Bacteria and their viruses (bacteriophages or phages) are engaged in an intense evolutionary arms race^1,2,3,4,5. While the mechanisms of many bacterial antiphage defence systems are known¹, how these systems avoid toxicity outside infection yet activate quickly after infection is less well understood. Here we show that the bacterial phage anti-restriction-induced system (PARIS) operates as a toxin–antitoxin system, in which the antitoxin AriA sequesters and inactivates the toxin AriB until triggered by the T7 phage counterdefence protein Ocr. Using cryo-electron microscopy, we show that AriA is related to SMC-family ATPases but assembles into a distinctive homohexameric complex through two oligomerization interfaces. In uninfected cells, the AriA hexamer binds to up to three monomers of AriB, maintaining them in an inactive state. After Ocr binding, the AriA hexamer undergoes a structural rearrangement, releasing AriB and allowing it to dimerize and activate. AriB is a toprim/OLD-family nuclease, the activation of which arrests cell growth and inhibits phage propagation by globally inhibiting protein translation through specific cleavage of a lysine tRNA. Collectively, our findings reveal the intricate molecular mechanisms of a bacterial defence system triggered by a phage counterdefence protein, and highlight how an SMC-family ATPase has been adapted as a bacterial infection sensor.

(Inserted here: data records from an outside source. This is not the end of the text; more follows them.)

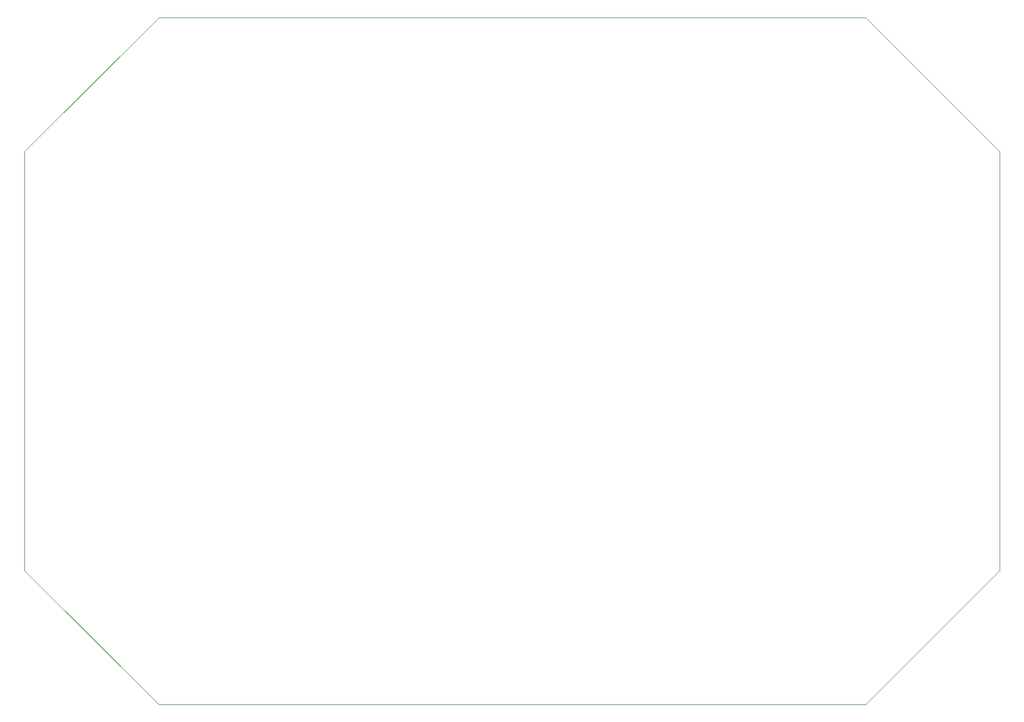
<source format=gm1>
G04 #@! TF.GenerationSoftware,KiCad,Pcbnew,5.1.9+dfsg1-1~bpo10+1*
G04 #@! TF.CreationDate,2021-11-03T11:33:49+01:00*
G04 #@! TF.ProjectId,SynthoGame,53796e74-686f-4476-916d-652e6b696361,REV1*
G04 #@! TF.SameCoordinates,Original*
G04 #@! TF.FileFunction,Profile,NP*
%FSLAX46Y46*%
G04 Gerber Fmt 4.6, Leading zero omitted, Abs format (unit mm)*
G04 Created by KiCad (PCBNEW 5.1.9+dfsg1-1~bpo10+1) date 2021-11-03 11:33:49*
%MOMM*%
%LPD*%
G01*
G04 APERTURE LIST*
G04 #@! TA.AperFunction,Profile*
%ADD10C,0.050000*%
G04 #@! TD*
G04 APERTURE END LIST*
D10*
X92090000Y-134275000D02*
X72090000Y-114275000D01*
X197590000Y-134275000D02*
X92090000Y-134275000D01*
X217590000Y-114275000D02*
X197590000Y-134275000D01*
X217590000Y-51675000D02*
X217590000Y-114275000D01*
X197590000Y-31675000D02*
X217590000Y-51675000D01*
X92090000Y-31675000D02*
X197590000Y-31675000D01*
X72090000Y-51675000D02*
X92090000Y-31675000D01*
X72090000Y-114275000D02*
X72090000Y-51675000D01*
M02*

</source>
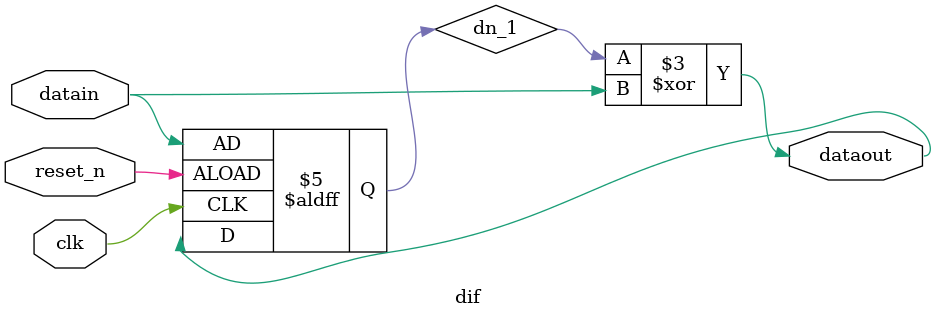
<source format=v>
module dif(
clk,
reset_n,
datain,
dataout
);

input clk;
input reset_n;
input datain;
output dataout;

reg dn_1 = 1'b0;

always @(posedge clk or negedge reset_n) begin
    if (!reset_n) begin
        dn_1 <= datain;
    end
    else begin
        dn_1 <= dataout;
    end
end

assign dataout =  dn_1 ^ datain;

endmodule 

</source>
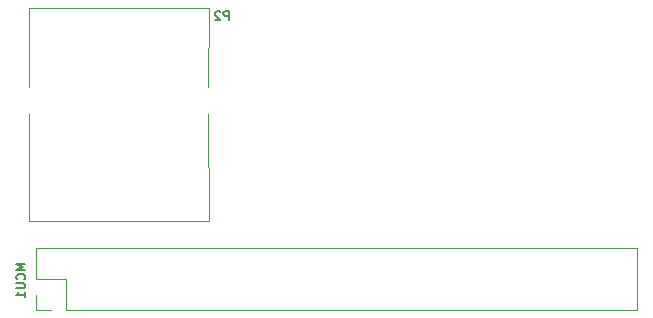
<source format=gbr>
G04 #@! TF.FileFunction,Legend,Bot*
%FSLAX46Y46*%
G04 Gerber Fmt 4.6, Leading zero omitted, Abs format (unit mm)*
G04 Created by KiCad (PCBNEW 4.0.7) date 11/27/17 08:23:02*
%MOMM*%
%LPD*%
G01*
G04 APERTURE LIST*
%ADD10C,0.076200*%
%ADD11C,0.120000*%
%ADD12C,0.127000*%
G04 APERTURE END LIST*
D10*
D11*
X162534600Y-21992000D02*
X177774600Y-21992000D01*
X177774600Y-40022000D02*
X177764600Y-31032000D01*
X177774600Y-40022000D02*
X162534600Y-40022000D01*
X162534600Y-40022000D02*
X162534600Y-31022000D01*
X177764600Y-28692000D02*
X177774600Y-21992000D01*
X162534600Y-28702000D02*
X162534600Y-21992000D01*
X165740000Y-47560000D02*
X214060000Y-47560000D01*
X214060000Y-47560000D02*
X214060000Y-42360000D01*
X214060000Y-42360000D02*
X163140000Y-42360000D01*
X163140000Y-42360000D02*
X163140000Y-44960000D01*
X163140000Y-44960000D02*
X165740000Y-44960000D01*
X165740000Y-44960000D02*
X165740000Y-47560000D01*
X164470000Y-47560000D02*
X163140000Y-47560000D01*
X163140000Y-47560000D02*
X163140000Y-46290000D01*
D12*
X179475028Y-23043914D02*
X179475028Y-22281914D01*
X179184743Y-22281914D01*
X179112171Y-22318200D01*
X179075886Y-22354486D01*
X179039600Y-22427057D01*
X179039600Y-22535914D01*
X179075886Y-22608486D01*
X179112171Y-22644771D01*
X179184743Y-22681057D01*
X179475028Y-22681057D01*
X178749314Y-22354486D02*
X178713028Y-22318200D01*
X178640457Y-22281914D01*
X178459028Y-22281914D01*
X178386457Y-22318200D01*
X178350171Y-22354486D01*
X178313886Y-22427057D01*
X178313886Y-22499629D01*
X178350171Y-22608486D01*
X178785600Y-23043914D01*
X178313886Y-23043914D01*
X162264714Y-43679601D02*
X161502714Y-43679601D01*
X162047000Y-43933601D01*
X161502714Y-44187601D01*
X162264714Y-44187601D01*
X162192143Y-44985886D02*
X162228429Y-44949600D01*
X162264714Y-44840743D01*
X162264714Y-44768172D01*
X162228429Y-44659315D01*
X162155857Y-44586743D01*
X162083286Y-44550458D01*
X161938143Y-44514172D01*
X161829286Y-44514172D01*
X161684143Y-44550458D01*
X161611571Y-44586743D01*
X161539000Y-44659315D01*
X161502714Y-44768172D01*
X161502714Y-44840743D01*
X161539000Y-44949600D01*
X161575286Y-44985886D01*
X161502714Y-45312458D02*
X162119571Y-45312458D01*
X162192143Y-45348743D01*
X162228429Y-45385029D01*
X162264714Y-45457600D01*
X162264714Y-45602743D01*
X162228429Y-45675315D01*
X162192143Y-45711600D01*
X162119571Y-45747886D01*
X161502714Y-45747886D01*
X162264714Y-46509886D02*
X162264714Y-46074458D01*
X162264714Y-46292172D02*
X161502714Y-46292172D01*
X161611571Y-46219601D01*
X161684143Y-46147029D01*
X161720429Y-46074458D01*
M02*

</source>
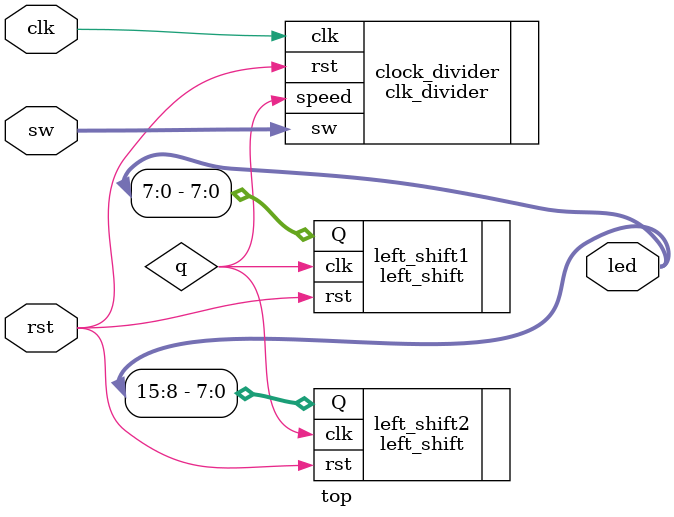
<source format=v>
`timescale 1ns / 1ps
module top(
    input clk,
    output [15:0] led,
    input rst,
	input [2:0] sw
    );
wire q;

clk_divider clock_divider (
	.clk(clk),
	.rst(rst),
	.speed(q),
	.sw(sw)
);

left_shift left_shift1 (
    .clk(q), 
    .rst(rst), 
    .Q(led[7:0])
    );

left_shift left_shift2 (
	.clk(q),
	.rst(rst),
	.Q(led[15:8])
	);


endmodule

</source>
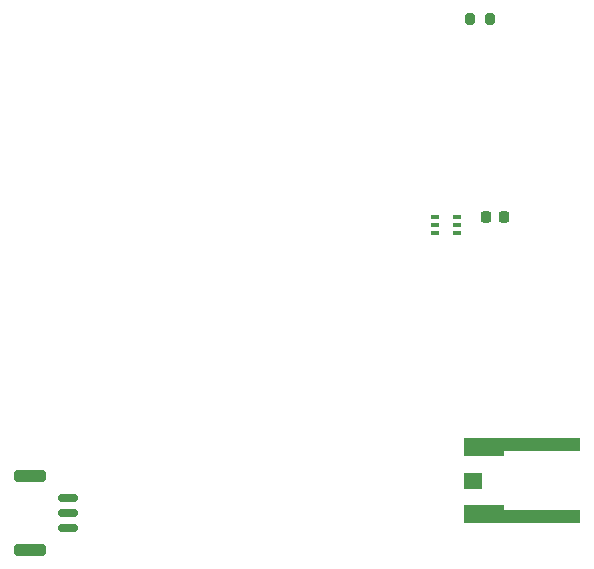
<source format=gbr>
%TF.GenerationSoftware,KiCad,Pcbnew,6.0.4-6f826c9f35~116~ubuntu20.04.1*%
%TF.CreationDate,2022-06-02T21:43:18+00:00*%
%TF.ProjectId,TFLORA01B,54464c4f-5241-4303-9142-2e6b69636164,rev?*%
%TF.SameCoordinates,Original*%
%TF.FileFunction,Paste,Top*%
%TF.FilePolarity,Positive*%
%FSLAX46Y46*%
G04 Gerber Fmt 4.6, Leading zero omitted, Abs format (unit mm)*
G04 Created by KiCad (PCBNEW 6.0.4-6f826c9f35~116~ubuntu20.04.1) date 2022-06-02 21:43:18*
%MOMM*%
%LPD*%
G01*
G04 APERTURE LIST*
G04 Aperture macros list*
%AMRoundRect*
0 Rectangle with rounded corners*
0 $1 Rounding radius*
0 $2 $3 $4 $5 $6 $7 $8 $9 X,Y pos of 4 corners*
0 Add a 4 corners polygon primitive as box body*
4,1,4,$2,$3,$4,$5,$6,$7,$8,$9,$2,$3,0*
0 Add four circle primitives for the rounded corners*
1,1,$1+$1,$2,$3*
1,1,$1+$1,$4,$5*
1,1,$1+$1,$6,$7*
1,1,$1+$1,$8,$9*
0 Add four rect primitives between the rounded corners*
20,1,$1+$1,$2,$3,$4,$5,0*
20,1,$1+$1,$4,$5,$6,$7,0*
20,1,$1+$1,$6,$7,$8,$9,0*
20,1,$1+$1,$8,$9,$2,$3,0*%
%AMFreePoly0*
4,1,7,1.675000,-0.750000,-1.675000,-0.750000,-1.675000,-0.350000,-8.125000,-0.350000,-8.125000,0.750000,1.675000,0.750000,1.675000,-0.750000,1.675000,-0.750000,$1*%
%AMFreePoly1*
4,1,7,8.125000,-0.350000,1.675000,-0.350000,1.675000,-0.750000,-1.675000,-0.750000,-1.675000,0.750000,8.125000,0.750000,8.125000,-0.350000,8.125000,-0.350000,$1*%
G04 Aperture macros list end*
%ADD10R,1.500000X1.450000*%
%ADD11FreePoly0,180.000000*%
%ADD12FreePoly1,0.000000*%
%ADD13RoundRect,0.200000X-0.200000X-0.275000X0.200000X-0.275000X0.200000X0.275000X-0.200000X0.275000X0*%
%ADD14R,0.650000X0.400000*%
%ADD15RoundRect,0.150000X-0.700000X0.150000X-0.700000X-0.150000X0.700000X-0.150000X0.700000X0.150000X0*%
%ADD16RoundRect,0.250000X-1.100000X0.250000X-1.100000X-0.250000X1.100000X-0.250000X1.100000X0.250000X0*%
%ADD17RoundRect,0.225000X-0.225000X-0.250000X0.225000X-0.250000X0.225000X0.250000X-0.225000X0.250000X0*%
G04 APERTURE END LIST*
D10*
%TO.C,J12*%
X175224800Y-114300000D03*
D11*
X176199800Y-117175000D03*
D12*
X176199800Y-111425000D03*
%TD*%
D13*
%TO.C,R3*%
X175004200Y-75228000D03*
X176654200Y-75228000D03*
%TD*%
D14*
%TO.C,U4*%
X172008800Y-92018800D03*
X172008800Y-92668800D03*
X172008800Y-93318800D03*
X173908800Y-93318800D03*
X173908800Y-92668800D03*
X173908800Y-92018800D03*
%TD*%
D15*
%TO.C,J2*%
X140940400Y-115793200D03*
X140940400Y-117043200D03*
X140940400Y-118293200D03*
D16*
X137740400Y-113943200D03*
X137740400Y-120143200D03*
%TD*%
D17*
%TO.C,C3*%
X176313800Y-91998800D03*
X177863800Y-91998800D03*
%TD*%
M02*

</source>
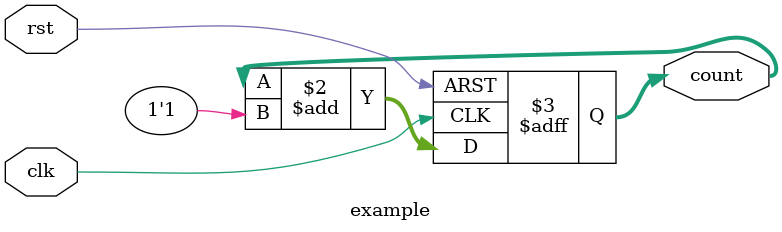
<source format=v>
module example(input clk, input rst, output reg [7:0] count); always @(posedge clk or posedge rst) begin if (rst) count <= 8'b0; else count <= count + 1'b1; end endmodule

</source>
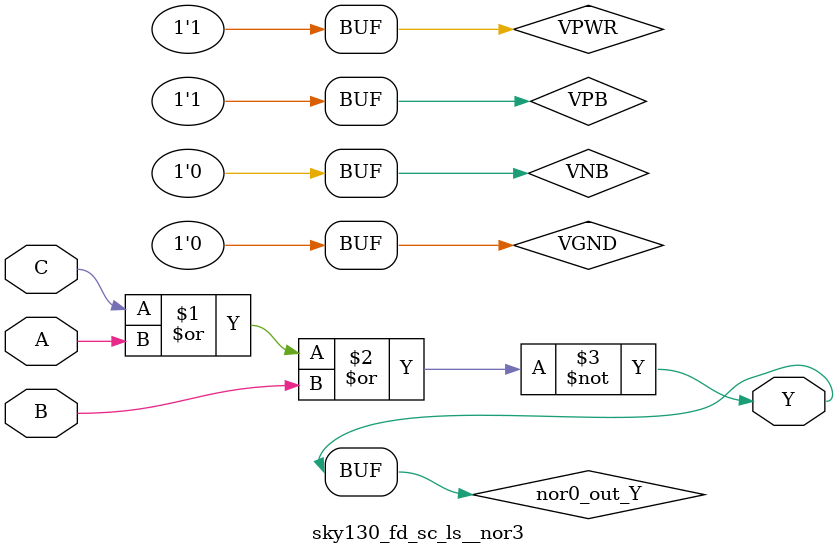
<source format=v>
/*
 * Copyright 2020 The SkyWater PDK Authors
 *
 * Licensed under the Apache License, Version 2.0 (the "License");
 * you may not use this file except in compliance with the License.
 * You may obtain a copy of the License at
 *
 *     https://www.apache.org/licenses/LICENSE-2.0
 *
 * Unless required by applicable law or agreed to in writing, software
 * distributed under the License is distributed on an "AS IS" BASIS,
 * WITHOUT WARRANTIES OR CONDITIONS OF ANY KIND, either express or implied.
 * See the License for the specific language governing permissions and
 * limitations under the License.
 *
 * SPDX-License-Identifier: Apache-2.0
*/


`ifndef SKY130_FD_SC_LS__NOR3_BEHAVIORAL_V
`define SKY130_FD_SC_LS__NOR3_BEHAVIORAL_V

/**
 * nor3: 3-input NOR.
 *
 *       Y = !(A | B | C | !D)
 *
 * Verilog simulation functional model.
 */

`timescale 1ns / 1ps
`default_nettype none

`celldefine
module sky130_fd_sc_ls__nor3 (
    Y,
    A,
    B,
    C
);

    // Module ports
    output Y;
    input  A;
    input  B;
    input  C;

    // Module supplies
    supply1 VPWR;
    supply0 VGND;
    supply1 VPB ;
    supply0 VNB ;

    // Local signals
    wire nor0_out_Y;

    //  Name  Output      Other arguments
    nor nor0 (nor0_out_Y, C, A, B        );
    buf buf0 (Y         , nor0_out_Y     );

endmodule
`endcelldefine

`default_nettype wire
`endif  // SKY130_FD_SC_LS__NOR3_BEHAVIORAL_V
</source>
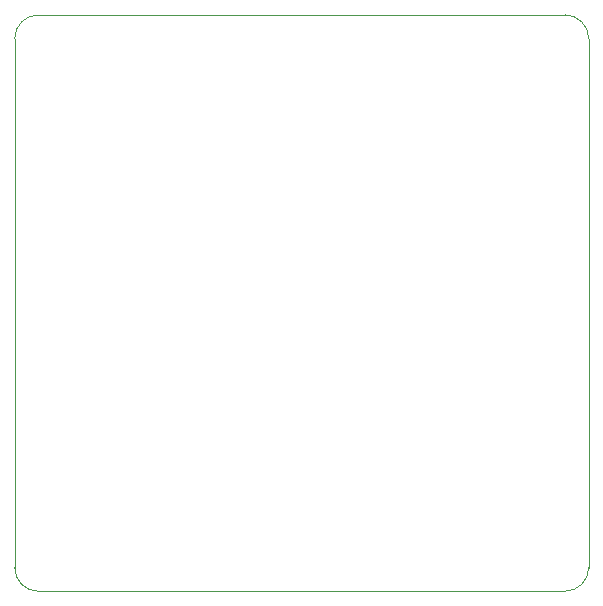
<source format=gbr>
%TF.GenerationSoftware,KiCad,Pcbnew,8.0.8*%
%TF.CreationDate,2025-04-21T18:24:13-04:00*%
%TF.ProjectId,ramen-v2,72616d65-6e2d-4763-922e-6b696361645f,rev?*%
%TF.SameCoordinates,Original*%
%TF.FileFunction,Profile,NP*%
%FSLAX46Y46*%
G04 Gerber Fmt 4.6, Leading zero omitted, Abs format (unit mm)*
G04 Created by KiCad (PCBNEW 8.0.8) date 2025-04-21 18:24:13*
%MOMM*%
%LPD*%
G01*
G04 APERTURE LIST*
%TA.AperFunction,Profile*%
%ADD10C,0.050000*%
%TD*%
G04 APERTURE END LIST*
D10*
X120300000Y-112900000D02*
G75*
G02*
X118300000Y-110900000I0J2000000D01*
G01*
X118300000Y-66100000D02*
G75*
G02*
X120300000Y-64100000I2000000J0D01*
G01*
X166900000Y-110900000D02*
G75*
G02*
X164900000Y-112900000I-2000000J0D01*
G01*
X164900000Y-112900000D02*
X120300000Y-112900000D01*
X166900000Y-66100000D02*
X166900000Y-110900000D01*
X120300000Y-64100000D02*
X164900000Y-64100000D01*
X164900000Y-64100000D02*
G75*
G02*
X166900000Y-66100000I0J-2000000D01*
G01*
X118300000Y-110900000D02*
X118300000Y-66100000D01*
M02*

</source>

细菌及其病毒（噬菌体或噬菌体）正在进行激烈的进化军备竞赛^1,2,3,4,5 。虽然许多细菌反噬菌体防御系统的机制是已知的¹ ，但这些系统如何避免感染外的毒性并在感染后快速激活尚不清楚。在这里，我们展示了细菌噬菌体抗限制性诱导系统（PARIS）作为毒素-抗毒素系统发挥作用，其中抗毒素AriA隔离毒素AriB并使毒素AriB失活，直到被T7噬菌体反防御蛋白Ocr触发。使用冷冻电子显微镜，我们发现 AriA 与 SMC 家族 ATP 酶相关，但通过两个寡聚界面组装成独特的同源六聚体复合物。在未感染的细胞中，AriA 六聚体与最多三个 AriB 单体结合，使它们保持非活性状态。 Ocr 结合后，AriA 六聚体发生结构重排，释放 AriB 并使其二聚化并激活。 AriB 是一种 toprim/OLD 家族核酸酶，其激活可通过赖氨酸 tRNA 的特异性裂解全局抑制蛋白质翻译，从而阻止细胞生长并抑制噬菌体繁殖。总的来说，我们的研究结果揭示了噬菌体反防御蛋白触发的细菌防御系统的复杂分子机制，并强调了 SMC 家族 ATP 酶如何适应细菌感染传感器。